Spoiler alert: yes, gender was the problem, and yes, Love probably suffers from misandry.
She was downright rude to me, yes, and swore like the proverbial sailor.  For the most part, the years chain-smoking had given her that ‘smoky’ voice, but occasionally it cracked.  For all anyone knows, she is currently dying of lung cancer.
“And what of it?” she asks, eyes glittering.  The only light streams in from the apartment/studio’s windows and the fire of her cig.  “If I’m gonna die, it’s my right.  Don’t deserve to have doctors f’in telling me when I’m gonna live and when I’m gonna die.”

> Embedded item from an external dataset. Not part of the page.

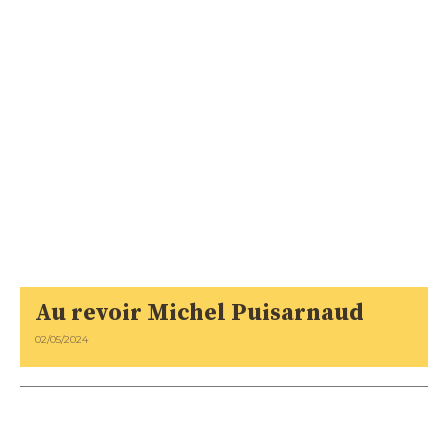
Au revoir Michel Puisarnaud
02/05/2024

She has her own tragedy.  Her parents were part of the Sunflower Alliance, a cult that was shut down for its practices but not before it could poison her youth.
She is, however, remarkably well-aware of the exact effect it’s had on her life, and how unreasonable her behavior is.  “I don’t blame all men.  I just don’t want to bloody talk to them.”  She doesn’t particularly like the world, or talking to women, either.  At least, not in person.  Apparently, she does so just fine online.
Her hero (which she refuses to let me call ‘heroine’)?  Lady Constantine.
She loves the subversive nature of the Hellblazer comics, but prefers to think of her hero as female, and why not?  She seems to be following in the same footsteps, just as rude, antisocial, and controversial, and yet, as we talk in the dilapidated apartment, the same belief in humanity despite the cynicism shines through.  She refuses to live by the rules others set for her, refuses to mince words to avoid hurting others’ feelings.
Other than buying her work, fans can interact with her on a better basis by not talking about her or admiring her work, but rather discussing the meaning behind the work.  As a rule, go with your most morbid impression and you’re likely to be right.  She only willingly travels outside her apartment when she’s delivering a statue, though, and it is not recommended that you try to catch her when she’s at her abode.
Her personal makers’ mark depicts the four horsemen, each holding a staff of office (scythe, sword, withered wheat, and a bow), and the choice is not a deliberately edgy one—the subject matter is often dark and bleak, forcing the viewer to take a hard second look at the nature of the world they live in.
        
         And there’s the symbol from the statue.  No sign of the dragon statue, unfortunately.  He’s on his feet before he even finishes processing what he’s found.